Solving the problem every student faces in the 21st century, written on an old-timey typewriter.
Ben Taylor (he/him) // Crew Writer
Scarlett Side (she/her) // Illustrator
The biggest problem facing college campuses today is AI (artificial intelligence). As students, our goal in higher education should be to actually learn, not just get some robot to spew answers at us. Those developers over at OpenAI are trying to poison the brains of this generation, to turn us all into robot cogs in their corporate robot machine. But, this goes much deeper than just AI. To get to the root of this problem, we’ve got to go back, wayyyyy back.
Picture this: you and your 11 siblings live on a farm in Pennsylvania. You wake up to the sounds of roosters crowing every morning and the sun shining through the wall’s wooden planks, as you run downstairs to have a delicious breakfast complete with fresh eggs and oats. You do your daily chores: milking the cows, tilling the fields, sowing seeds, etc. In the afternoon, your Pa takes you into town in the horse-drawn buggy to trade fresh eggs for fabric patches to fix Ma’s quilt. Doesn’t that sound nice? Then, one day, the devil personified comes into town, waving around his latest invention to trick you into giving up your honest life. His name: Nikola Tesla. He says he has this new great invention; electricity, but does anyone even understand how it works? I mean, you’re tellin’ me a bunch of invisible energy passes through a big cord and then it makes lights go on? I don’t buy it for a second. But, many do.
Suddenly, all the houses on our streets are filled with blinding fluorescent light, and people no longer go to sleep when the sun goes down, unknowingly cursed with their own artificial sun. One thing leads to another, and pretty soon everyone becomes obsessed with this new ‘technology.’ But, what is electricity really meant to do? Was Tesla just trying to help humanity out of the goodness of his heart? Universities—once places of higher knowledge—are now places full of electricity worshippers. No one even knows how to write with a pencil anymore; everyone is using these magic boxes to do assignments. Not to mention, the place is crawling with these lights. I mean, they are just everywhere. We’ve gone from doing things the way of the land—by hand—to getting machines to do everything for us, in the classroom and on the farm! I posit that Tesla and his electric cronies created electricity to control our minds.

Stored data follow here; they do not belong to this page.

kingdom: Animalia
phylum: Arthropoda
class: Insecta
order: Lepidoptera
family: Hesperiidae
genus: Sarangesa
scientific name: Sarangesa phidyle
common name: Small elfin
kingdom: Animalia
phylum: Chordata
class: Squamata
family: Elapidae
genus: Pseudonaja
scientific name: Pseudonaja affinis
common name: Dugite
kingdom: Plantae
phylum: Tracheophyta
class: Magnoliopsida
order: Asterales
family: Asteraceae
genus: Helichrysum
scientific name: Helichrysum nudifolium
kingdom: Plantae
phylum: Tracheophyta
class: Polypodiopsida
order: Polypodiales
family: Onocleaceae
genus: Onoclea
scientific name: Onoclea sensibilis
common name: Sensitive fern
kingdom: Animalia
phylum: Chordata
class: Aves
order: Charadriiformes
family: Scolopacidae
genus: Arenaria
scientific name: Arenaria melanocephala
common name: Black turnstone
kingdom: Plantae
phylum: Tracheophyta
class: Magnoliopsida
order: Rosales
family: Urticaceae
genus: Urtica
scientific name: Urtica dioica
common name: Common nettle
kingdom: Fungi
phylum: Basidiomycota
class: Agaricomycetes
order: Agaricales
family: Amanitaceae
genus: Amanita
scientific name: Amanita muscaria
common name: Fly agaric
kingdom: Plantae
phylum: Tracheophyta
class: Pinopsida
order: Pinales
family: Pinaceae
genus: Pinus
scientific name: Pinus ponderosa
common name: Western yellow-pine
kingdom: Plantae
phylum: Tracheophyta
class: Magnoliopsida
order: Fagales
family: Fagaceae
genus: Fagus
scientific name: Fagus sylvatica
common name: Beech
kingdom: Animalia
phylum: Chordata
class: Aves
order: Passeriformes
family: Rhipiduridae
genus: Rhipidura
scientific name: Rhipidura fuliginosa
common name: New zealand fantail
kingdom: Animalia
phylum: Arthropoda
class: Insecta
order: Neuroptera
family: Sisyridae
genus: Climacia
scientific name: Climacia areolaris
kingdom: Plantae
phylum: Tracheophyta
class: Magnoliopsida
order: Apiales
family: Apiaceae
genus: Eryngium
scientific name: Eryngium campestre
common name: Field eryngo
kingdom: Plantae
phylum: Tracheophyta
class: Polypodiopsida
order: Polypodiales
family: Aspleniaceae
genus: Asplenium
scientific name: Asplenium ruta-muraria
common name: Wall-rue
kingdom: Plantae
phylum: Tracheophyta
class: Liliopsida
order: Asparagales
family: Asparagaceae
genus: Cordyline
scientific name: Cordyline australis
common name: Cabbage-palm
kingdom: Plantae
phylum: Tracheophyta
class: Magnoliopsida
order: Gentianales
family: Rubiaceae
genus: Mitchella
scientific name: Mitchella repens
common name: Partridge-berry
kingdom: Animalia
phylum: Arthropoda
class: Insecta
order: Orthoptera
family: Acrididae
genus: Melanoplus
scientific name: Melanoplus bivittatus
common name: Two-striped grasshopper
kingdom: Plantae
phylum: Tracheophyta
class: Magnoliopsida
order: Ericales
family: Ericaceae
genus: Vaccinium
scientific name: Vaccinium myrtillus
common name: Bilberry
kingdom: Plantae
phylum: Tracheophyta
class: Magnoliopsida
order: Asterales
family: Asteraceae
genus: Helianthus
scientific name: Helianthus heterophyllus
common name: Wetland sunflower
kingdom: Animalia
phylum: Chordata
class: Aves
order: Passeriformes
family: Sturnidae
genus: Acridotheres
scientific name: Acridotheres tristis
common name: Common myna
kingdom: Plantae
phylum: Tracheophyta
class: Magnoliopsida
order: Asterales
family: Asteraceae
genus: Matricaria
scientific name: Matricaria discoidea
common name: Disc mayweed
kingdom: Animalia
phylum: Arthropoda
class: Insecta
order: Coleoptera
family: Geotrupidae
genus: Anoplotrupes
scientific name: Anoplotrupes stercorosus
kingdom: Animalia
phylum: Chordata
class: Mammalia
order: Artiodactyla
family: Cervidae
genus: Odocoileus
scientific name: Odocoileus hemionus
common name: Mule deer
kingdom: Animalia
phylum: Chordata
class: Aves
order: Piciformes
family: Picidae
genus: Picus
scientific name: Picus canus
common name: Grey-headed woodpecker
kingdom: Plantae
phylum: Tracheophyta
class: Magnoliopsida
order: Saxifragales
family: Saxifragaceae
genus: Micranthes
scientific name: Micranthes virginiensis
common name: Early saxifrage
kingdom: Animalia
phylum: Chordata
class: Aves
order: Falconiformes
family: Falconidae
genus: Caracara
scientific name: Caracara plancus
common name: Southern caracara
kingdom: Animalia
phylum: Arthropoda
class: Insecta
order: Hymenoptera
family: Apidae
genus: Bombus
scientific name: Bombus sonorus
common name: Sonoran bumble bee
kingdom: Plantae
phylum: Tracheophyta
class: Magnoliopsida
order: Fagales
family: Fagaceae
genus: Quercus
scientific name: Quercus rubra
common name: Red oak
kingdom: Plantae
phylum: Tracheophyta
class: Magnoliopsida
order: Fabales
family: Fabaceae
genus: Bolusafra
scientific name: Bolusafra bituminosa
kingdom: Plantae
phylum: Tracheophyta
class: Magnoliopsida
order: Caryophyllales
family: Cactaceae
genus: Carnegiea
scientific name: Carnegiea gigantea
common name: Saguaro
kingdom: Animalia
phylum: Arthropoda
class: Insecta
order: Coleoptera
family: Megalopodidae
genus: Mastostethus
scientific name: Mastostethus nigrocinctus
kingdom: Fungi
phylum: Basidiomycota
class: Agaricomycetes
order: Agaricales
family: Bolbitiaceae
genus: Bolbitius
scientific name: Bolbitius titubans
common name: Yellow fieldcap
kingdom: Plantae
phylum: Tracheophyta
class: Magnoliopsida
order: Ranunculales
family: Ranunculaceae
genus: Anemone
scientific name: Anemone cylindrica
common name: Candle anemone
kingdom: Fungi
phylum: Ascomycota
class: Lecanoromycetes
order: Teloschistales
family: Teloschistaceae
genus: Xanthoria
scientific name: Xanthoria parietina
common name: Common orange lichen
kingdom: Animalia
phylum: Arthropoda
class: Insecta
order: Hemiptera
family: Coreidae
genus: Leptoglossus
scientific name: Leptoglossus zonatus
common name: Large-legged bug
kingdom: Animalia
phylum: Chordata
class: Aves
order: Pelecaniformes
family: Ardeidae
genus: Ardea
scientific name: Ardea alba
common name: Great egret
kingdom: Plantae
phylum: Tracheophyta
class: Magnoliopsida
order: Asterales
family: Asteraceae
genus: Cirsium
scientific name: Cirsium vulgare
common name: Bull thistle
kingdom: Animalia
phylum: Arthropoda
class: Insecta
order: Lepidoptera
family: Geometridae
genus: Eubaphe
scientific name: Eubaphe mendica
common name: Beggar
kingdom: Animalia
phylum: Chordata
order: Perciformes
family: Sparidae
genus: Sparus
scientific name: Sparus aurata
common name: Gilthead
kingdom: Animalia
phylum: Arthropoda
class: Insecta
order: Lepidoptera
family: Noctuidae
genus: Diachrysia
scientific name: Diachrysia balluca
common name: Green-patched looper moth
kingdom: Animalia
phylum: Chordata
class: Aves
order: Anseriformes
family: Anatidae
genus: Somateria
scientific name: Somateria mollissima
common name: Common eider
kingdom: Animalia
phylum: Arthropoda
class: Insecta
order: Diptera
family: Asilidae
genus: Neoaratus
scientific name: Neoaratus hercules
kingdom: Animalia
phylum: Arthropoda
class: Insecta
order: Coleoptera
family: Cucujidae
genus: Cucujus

Electricity is the root of all our problems. If we at Capilano University were to shut down our breakers for good, I guarantee there would be an increase in intelligence, livelihood and dark rooms around 7 p.m. AI would no longer bother us in the classroom. We could live the lives we were supposed to live, free from the shackles of electricity. Let’s go back to our roots. Let’s go Amish.